NanoIC è la prima struttura europea a utilizzare la più avanzata macchina per litografia ultravioletta estrema, concentrandosi sulla progettazione e produzione di chip con tecnologia oltre i due nanometri, segnando un progresso significativo nella capacità europea di produzione di semiconduttori.
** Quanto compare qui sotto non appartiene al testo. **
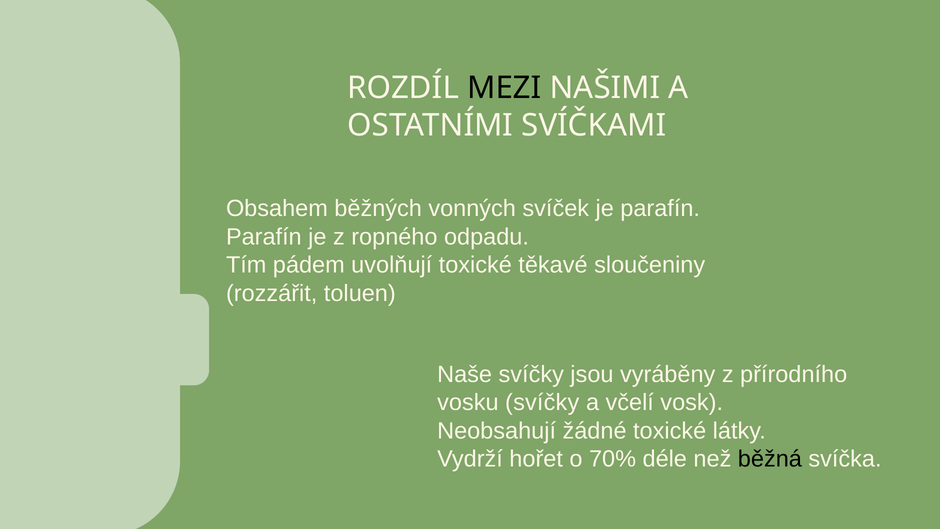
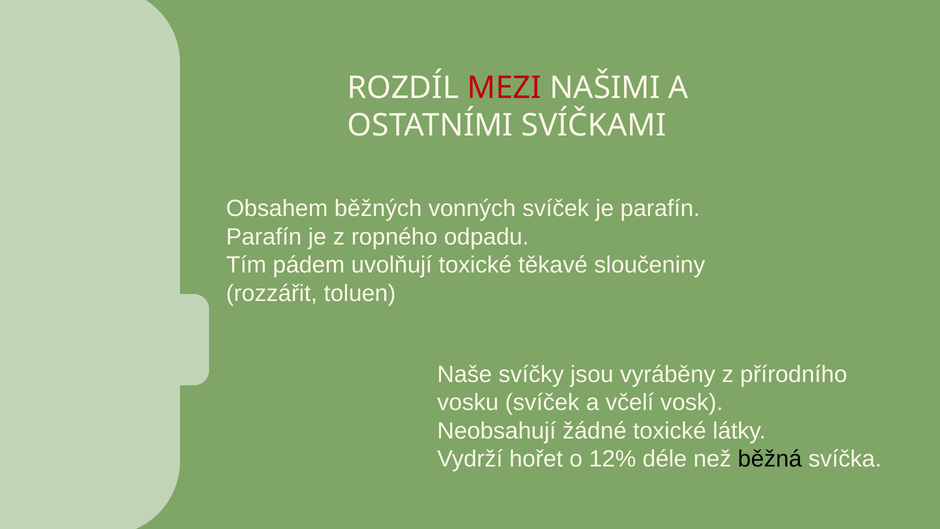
MEZI colour: black -> red
vosku svíčky: svíčky -> svíček
70%: 70% -> 12%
La struttura, inaugurata dal vicepresidente esecutivo Henna Virkkunen, dal primo ministro belga Bart De Wever e dal ministro-presidente delle Fiandre Matthias Diependaele, permetterà a ricercatori e imprese di testare progetti, apparecchiature e processi su scala quasi industriale prima della produzione di massa.
NanoIC si basa sul principio dell’accesso aperto, consentendo a start-up, Pmi, grandi imprese e ricercatori di utilizzare le strutture. I partner europei includono Cea-Leti (Francia), Fraunhofer (Germania), Vtt (Finlandia), Cssnt (Romania) e Tyndall National Institute (Irlanda). Concepite per portare le tecnologie dei chip dal laboratorio alla fabbrica, le linee pilota rappresentano un pilastro dell’iniziativa “Chip per l’Europa” ai sensi della normativa sui chip. L’obiettivo è rafforzare la posizione europea nella catena di approvvigionamento globale dei semiconduttori, sostenere la base industriale, attrarre e trattenere talenti e incrementare la competitività europea nel settore strategico dei microchip.